*Instructions for the task*: What's required is a verbatim printout of all the data.

######

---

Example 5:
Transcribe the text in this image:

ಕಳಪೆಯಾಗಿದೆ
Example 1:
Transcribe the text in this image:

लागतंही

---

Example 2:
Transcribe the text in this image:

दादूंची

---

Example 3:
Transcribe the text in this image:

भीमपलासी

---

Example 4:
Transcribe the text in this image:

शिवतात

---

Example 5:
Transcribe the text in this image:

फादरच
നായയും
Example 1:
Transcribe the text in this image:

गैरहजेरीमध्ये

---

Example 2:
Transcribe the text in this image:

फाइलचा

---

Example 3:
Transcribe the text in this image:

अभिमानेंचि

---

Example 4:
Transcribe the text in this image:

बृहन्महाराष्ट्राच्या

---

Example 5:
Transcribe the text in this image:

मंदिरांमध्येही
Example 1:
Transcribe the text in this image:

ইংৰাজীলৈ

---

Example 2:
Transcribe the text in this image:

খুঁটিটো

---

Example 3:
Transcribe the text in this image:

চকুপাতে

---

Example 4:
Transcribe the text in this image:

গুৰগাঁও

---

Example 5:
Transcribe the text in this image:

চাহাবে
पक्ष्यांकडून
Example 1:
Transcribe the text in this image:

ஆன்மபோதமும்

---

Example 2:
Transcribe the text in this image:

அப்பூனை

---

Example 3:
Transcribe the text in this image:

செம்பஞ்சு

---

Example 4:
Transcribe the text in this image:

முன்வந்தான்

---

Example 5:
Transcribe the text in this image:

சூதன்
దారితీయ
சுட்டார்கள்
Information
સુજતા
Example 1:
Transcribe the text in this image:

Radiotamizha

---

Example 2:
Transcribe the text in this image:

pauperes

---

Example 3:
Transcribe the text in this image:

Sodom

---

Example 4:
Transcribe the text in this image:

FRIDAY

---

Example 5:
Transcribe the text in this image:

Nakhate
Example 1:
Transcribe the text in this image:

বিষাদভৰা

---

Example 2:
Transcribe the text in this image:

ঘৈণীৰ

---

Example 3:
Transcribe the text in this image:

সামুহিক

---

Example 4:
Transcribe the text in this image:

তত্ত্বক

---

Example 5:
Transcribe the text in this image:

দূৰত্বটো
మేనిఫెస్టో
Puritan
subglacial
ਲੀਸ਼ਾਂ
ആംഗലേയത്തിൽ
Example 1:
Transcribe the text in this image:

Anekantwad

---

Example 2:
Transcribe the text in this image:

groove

######

*Reply*:
---

Example 5:
Transcribe the text in this image:

ಕಳಪೆಯಾಗಿದೆ
Example 1:
Transcribe the text in this image:

लागतंही

---

Example 2:
Transcribe the text in this image:

दादूंची

---

Example 3:
Transcribe the text in this image:

भीमपलासी

---

Example 4:
Transcribe the text in this image:

शिवतात

---

Example 5:
Transcribe the text in this image:

फादरच
നായയും
Example 1:
Transcribe the text in this image:

गैरहजेरीमध्ये

---

Example 2:
Transcribe the text in this image:

फाइलचा

---

Example 3:
Transcribe the text in this image:

अभिमानेंचि

---

Example 4:
Transcribe the text in this image:

बृहन्महाराष्ट्राच्या

---

Example 5:
Transcribe the text in this image:

मंदिरांमध्येही
Example 1:
Transcribe the text in this image:

ইংৰাজীলৈ

---

Example 2:
Transcribe the text in this image:

খুঁটিটো

---

Example 3:
Transcribe the text in this image:

চকুপাতে

---

Example 4:
Transcribe the text in this image:

গুৰগাঁও

---

Example 5:
Transcribe the text in this image:

চাহাবে
पक्ष्यांकडून
Example 1:
Transcribe the text in this image:

ஆன்மபோதமும்

---

Example 2:
Transcribe the text in this image:

அப்பூனை

---

Example 3:
Transcribe the text in this image:

செம்பஞ்சு

---

Example 4:
Transcribe the text in this image:

முன்வந்தான்

---

Example 5:
Transcribe the text in this image:

சூதன்
దారితీయ
சுட்டார்கள்
Information
સુજતા
Example 1:
Transcribe the text in this image:

Radiotamizha

---

Example 2:
Transcribe the text in this image:

pauperes

---

Example 3:
Transcribe the text in this image:

Sodom

---

Example 4:
Transcribe the text in this image:

FRIDAY

---

Example 5:
Transcribe the text in this image:

Nakhate
Example 1:
Transcribe the text in this image:

বিষাদভৰা

---

Example 2:
Transcribe the text in this image:

ঘৈণীৰ

---

Example 3:
Transcribe the text in this image:

সামুহিক

---

Example 4:
Transcribe the text in this image:

তত্ত্বক

---

Example 5:
Transcribe the text in this image:

দূৰত্বটো
మేనిఫెస్టో
Puritan
subglacial
ਲੀਸ਼ਾਂ
ആംഗലേയത്തിൽ
Example 1:
Transcribe the text in this image:

Anekantwad

---

Example 2:
Transcribe the text in this image:

groove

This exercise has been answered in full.